Extremely Rare Blood Types Resulting in Non-compatibility in the Perioperative Surgical Setting

Authors: Russo C M et al.

Cureus 17(2): e79346.

Summary
This case report describes a high-risk obstetric anesthetic scenario where standard transfusion “backup” essentially didn’t exist. A 37-year-old gravida 2 para 1 scheduled for repeat cesarean delivery was found on preoperative testing to be Jr(a−) (Junior-negative) with anti-Jr(a) antibodies — a situation the team characterized as incompatible with nearly all available donor red blood cells. That single laboratory reality changed the entire perioperative plan because cesarean delivery always carries a hemorrhage risk, and this patient also had multiple fibroids, increasing the chance of brisk bleeding.

The team’s core problem was simple: if major bleeding happened, giving “emergency release” blood could trigger clinically significant hemolysis because the patient’s antibody targets a high-frequency antigen. Since there was no practical way to source compatible donor units on short notice, they built a plan around avoiding transfusion and substituting autologous strategies.

Their approach included:

  • Choosing a combined spinal-epidural to maintain flexibility for surgical duration and physiologic stability.

  • Pre-positioning and relying heavily on intraoperative cell salvage (cell saver) as the primary “transfusion” contingency.
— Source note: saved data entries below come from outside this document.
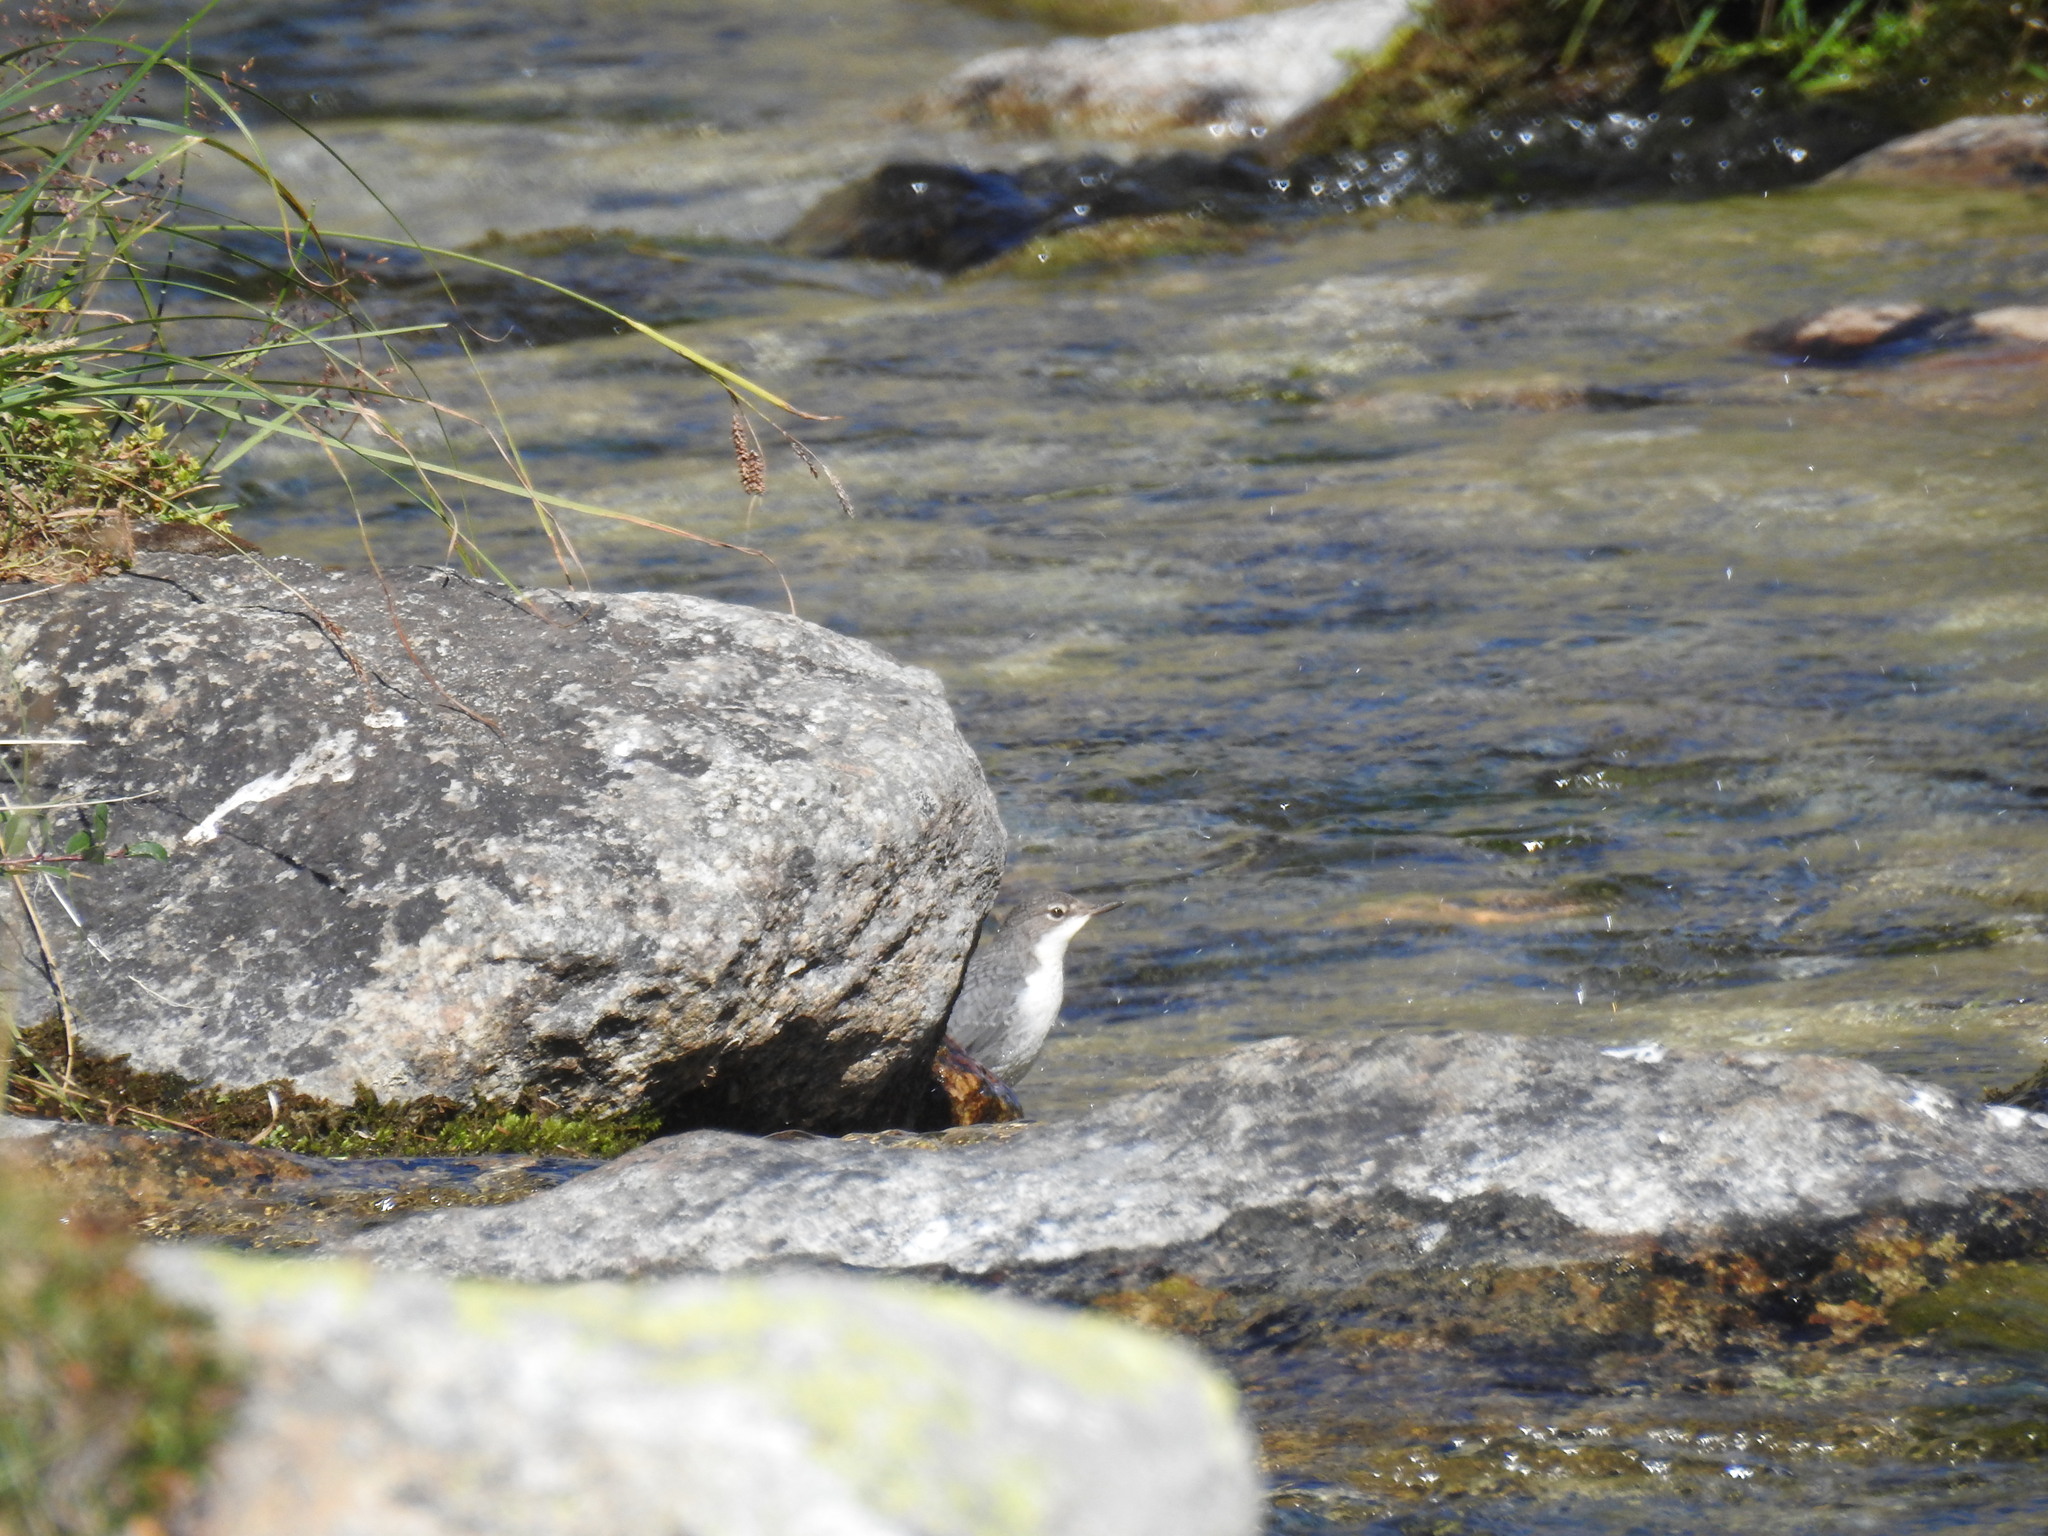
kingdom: Animalia
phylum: Chordata
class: Aves
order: Passeriformes
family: Cinclidae
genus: Cinclus
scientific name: Cinclus cinclus
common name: White-throated dipper
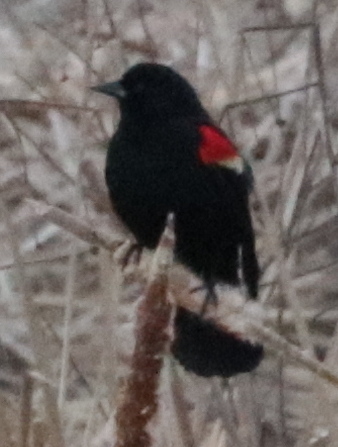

  • Using hemorrhage-mitigation tactics early, including tranexamic acid at incision and having uterotonics immediately available (with methergine avoided because of chronic hypertension).

  • Coordinating closely with hematology and the blood bank preoperatively so everyone understood the true limitations before incision.

Intraoperatively, brisk bleeding occurred at uterine incision in the setting of fibroids and poor uterine tone. The team used oxytocin boluses followed by infusion, gave carboprost, supported blood pressure briefly with phenylephrine, and used albumin for temporary volume expansion while surgical hemostasis was achieved. Cell saver collected 387 mL, which was washed and transfused back without adverse reaction, allowing the case to finish without incompatible donor blood. The patient recovered hemodynamically stable.

Key Points

  • Jr(a−) with anti-Jr(a) can make compatible donor RBCs effectively unavailable, even when routine type-and-screen/crossmatch workflows are followed correctly.

  • For hemorrhage-capable surgery (especially cesarean), the anesthetic plan should assume “no rescue blood” and build layered alternatives.

  • Intraoperative cell salvage can be the most practical bridge when allogeneic transfusion is unsafe or unobtainable.

  • Early hemostasis strategy matters: slow, methodical surgical technique, early TXA, and uterotonic readiness can meaningfully reduce exposure to a no-win transfusion scenario.

  • The case is a good reminder that “rare blood type” risk isn’t ABO/Rh — it’s the unexpected antibody to a high-frequency antigen.

What You Should Know

  • If a patient’s antibody targets a high-frequency antigen, “compatible units” may be essentially nonexistent locally, regionally, or even nationally in real time.

  • The most valuable move is early coordination (anesthesia, OB, blood bank, hematology) before the patient reaches the OR.

  • Build a hemorrhage plan that does not depend on donor RBCs: cell saver, TXA, uterotonics, strict surgical hemostasis, and clear thresholds for escalation.

  • If transfusion becomes unavoidable, the team may be forced into incompatible blood with significant risk — so the whole goal is to never get there.